▸ **Arbeitsauftrag 1**:
Beantworten Sie anhand des Textauszugs diese Fragen:
(a) Welche Nummer trägt der Entscheid in der Überschrift?
(b) Welche Bestimmung der ZPO nennt die Überschrift?
(c) Welches Gericht war laut Totalunternehmervertrag in erster Instanz allein zuständig?
▸ **Arbeitsauftrag 2**:
Schreiben Sie aus dem Textauszug die Stelle von „Die A. AG (Beklagte, Beschw­erde­führerin)“ bis „Kan­tons Zürich zuständig.“ genau ab.

4A_242/2016: Vorgängige Zuständigkeitsvereinbarungen bzgl. Wahlrecht gemäss Art. 6 Abs. 3 ZPO unzulässig; Rechtsnatur der Stockwerkeigentümergemeinschaft; Parteibezeichnungen (amtl. Publ.)

Die A. AG (Beklagte, Beschw­erde­führerin) verpflichtete sich mit Totalun­ternehmerver­trag gegenüber der R. AG zur Pla­nung, Erstel­lung und Über­gabe von Woh­nun­gen auf drei Grund­stück­en. Im Totalun­ternehmerver­trag war fest­ge­hal­ten, in erster Instanz sei auss­chliesslich das Han­dels­gericht des Kan­tons Zürich zuständig.

(Einträge im Datensatz)

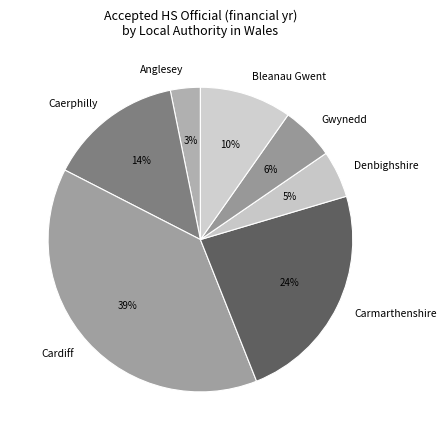

To the nearest percent, what portion does Cardiff represent?

39%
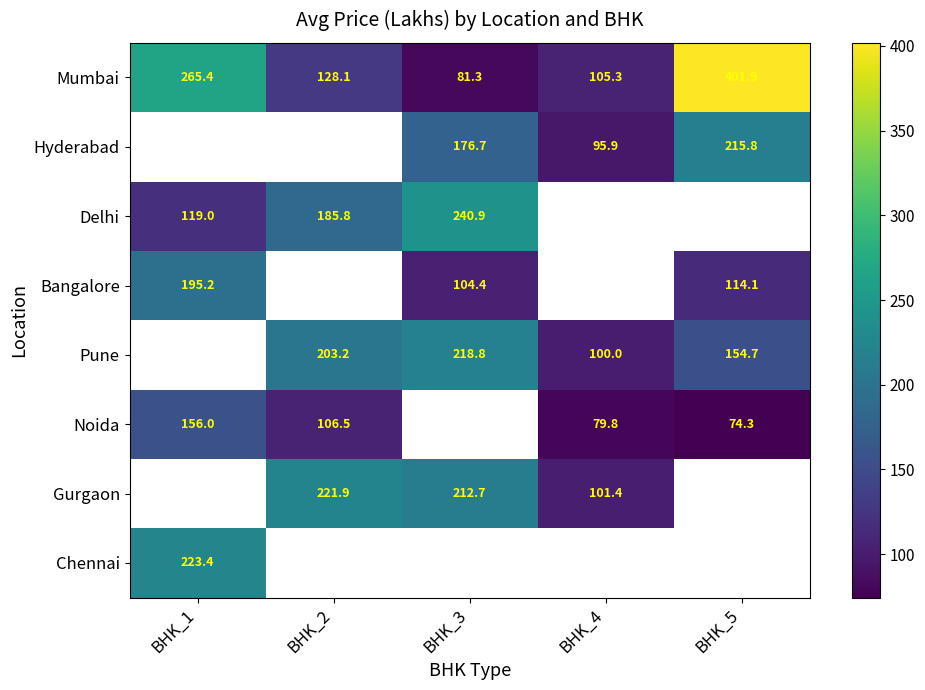

Is the value of Noida at BHK_5 greater than the value of Gurgaon at BHK_4?

No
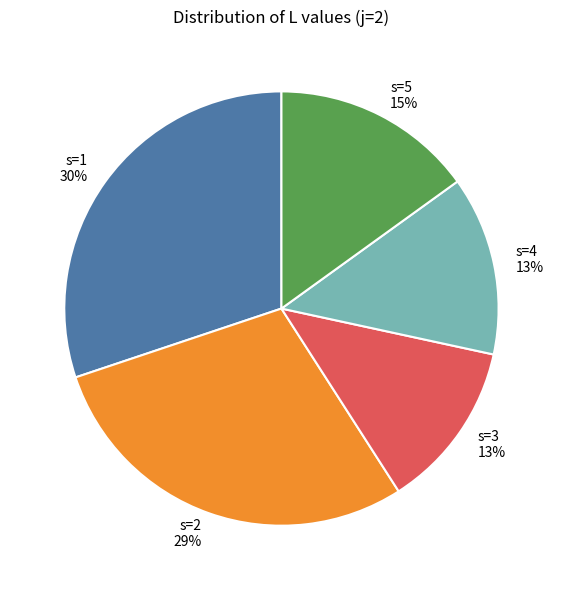

What percentage is the s=3 slice, to the nearest percent?

13%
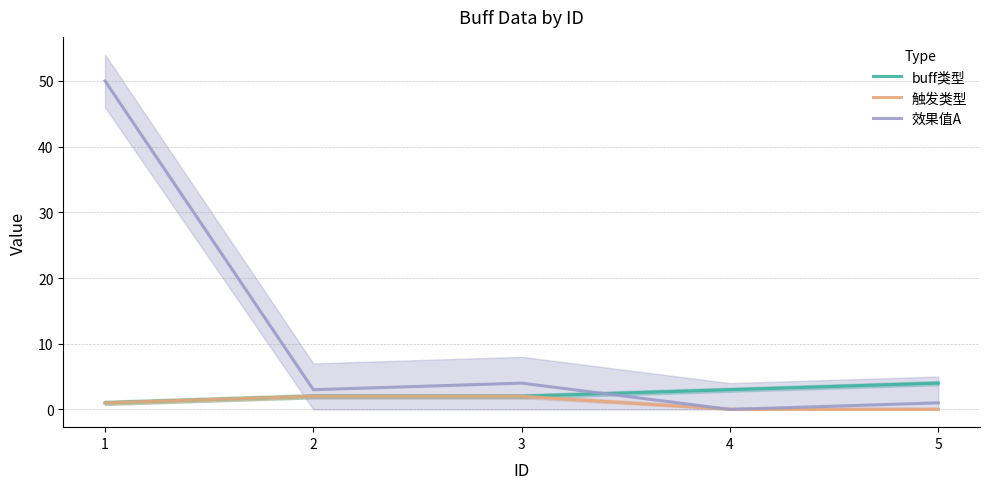

Between 2 and 3, which series saw the biggest shift?

效果值A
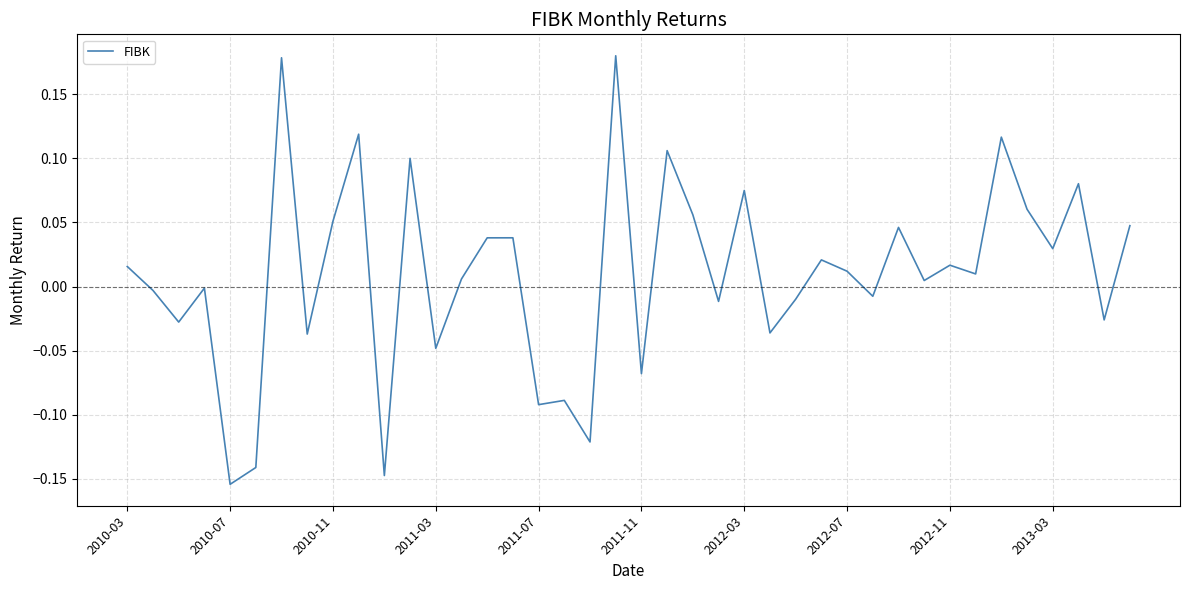

What is the difference between the maximum and minimum values?

0.3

▸ **Lösung 1**:
(a) 4A_242/2016
(b) Art. 6 Abs. 3 ZPO
(c) Das Handelsgericht des Kantons Zürich

▸ **Lösung 2**:
Die A. AG (Beklagte, Beschw­erde­führerin) verpflichtete sich mit Totalun­ternehmerver­trag gegenüber der R. AG zur Pla­nung, Erstel­lung und Über­gabe von Woh­nun­gen auf drei Grund­stück­en. Im Totalun­ternehmerver­trag war fest­ge­hal­ten, in erster Instanz sei auss­chliesslich das Han­dels­gericht des Kan­tons Zürich zuständig.